Maybe you’ve heard that Valdez got a lot of snow recently. In December and early January, nearly 250” of snow fell. It really piled up around town, turning the city streets and driveways into tunnels with walls six feet high. The snow didn’t just accumulate on the ground, of course, it also amassed on the rooftops of buildings. The structural supports of sheds, houses, office complexes, schools, and public buildings strained under the weight heaped upon them by the storms. And, unfortunately, some broke under the pressure – including the gym where I like to take my morning workouts.
Last week, the gym’s staff made the sad announcement that the facility would be closed until the structural problems could be repaired– possibly up to two months. Without the treadmill, I had to come up with a Plan B for training. I’d have to run outdoors.
|Five pounds of gear needed to run safely and comfortably|
outdoors in current Valdez conditions
The first day after the gym’s closure, the snow spigot finally turned off and steady winds turned the streets and sidewalks into a polished, city-wide ice rink. Nonetheless, I was determined, so I set out at 5:45 a.m. on the mean streets of Valdez, layered up in five pounds of clothing, cleats, headlamp, and reflectors. I had to be on my toes – alert to traffic hazards as early shift workers started backing out of their tunneled driveways, not expecting to see a runner bobbing down the sidewalk on a dark zero-degree morning. After a few close calls, I decided I needed a better route if I was going to replace my treadmill workouts with road running.
The next morning, I drove over to the Mineral Creek cross-country ski trails, which wind up rolling hills to a bench where they then circle around a broad meadow. I pulled on my cleats, turned my headlamp on high beam, tucked my fleece gator under my ears and nose, and zipped up my three top layers. It was freezing, but the air was calm, so I set out for my run. I found the trail hard as concrete, and the ¼” spikes on my shoes hardly indented the surface, yet the traction was far better than the ice-glazed sidewalks of town.

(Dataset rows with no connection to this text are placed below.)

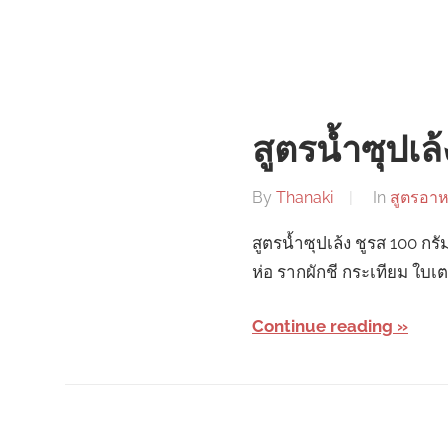
สูตรน้ำซุปเล้
By
Thanaki
In
สูตรอา
สูตรน้ำซุปเล้ง ชูรส 100 กรั
ห่อ รากผักชี กระเทียม ใบเ
Continue reading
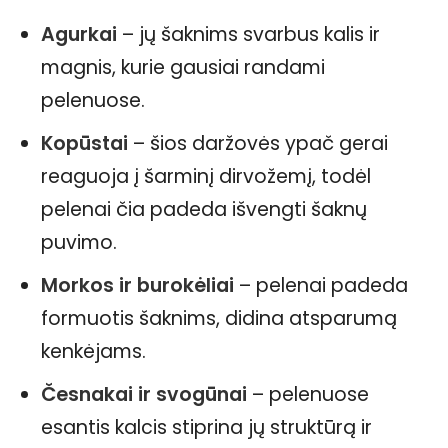
Agurkai
– jų šaknims svarbus kalis ir
magnis, kurie gausiai randami
pelenuose.
Kopūstai
– šios daržovės ypač gerai
reaguoja į šarminį dirvožemį, todėl
pelenai čia padeda išvengti šaknų
puvimo.
Morkos ir burokėliai
– pelenai padeda
formuotis šaknims, didina atsparumą
kenkėjams.
Česnakai ir svogūnai
– pelenuose
esantis kalcis stiprina jų struktūrą ir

|Cleats like these help keep a runner on their feet even on severe ice.|
Within fifteen minutes, I was running across the dark snow-encumbered meadow, my headlamp lighting the trail ahead. Ursa Major tipped down at me from the clear sky and Cassiopeia’s “W” formation hung over the head of the v-shaped Mineral Creek canyon. The 4,000’ high mountain walls that surround the meadow glowed with moonlight. Not bad. Even though my speed training is going to suffer while the gym’s roof and walls are getting repaired, the views up there in the valley, even through my fogged up glasses, beat the view I get from the treadmill.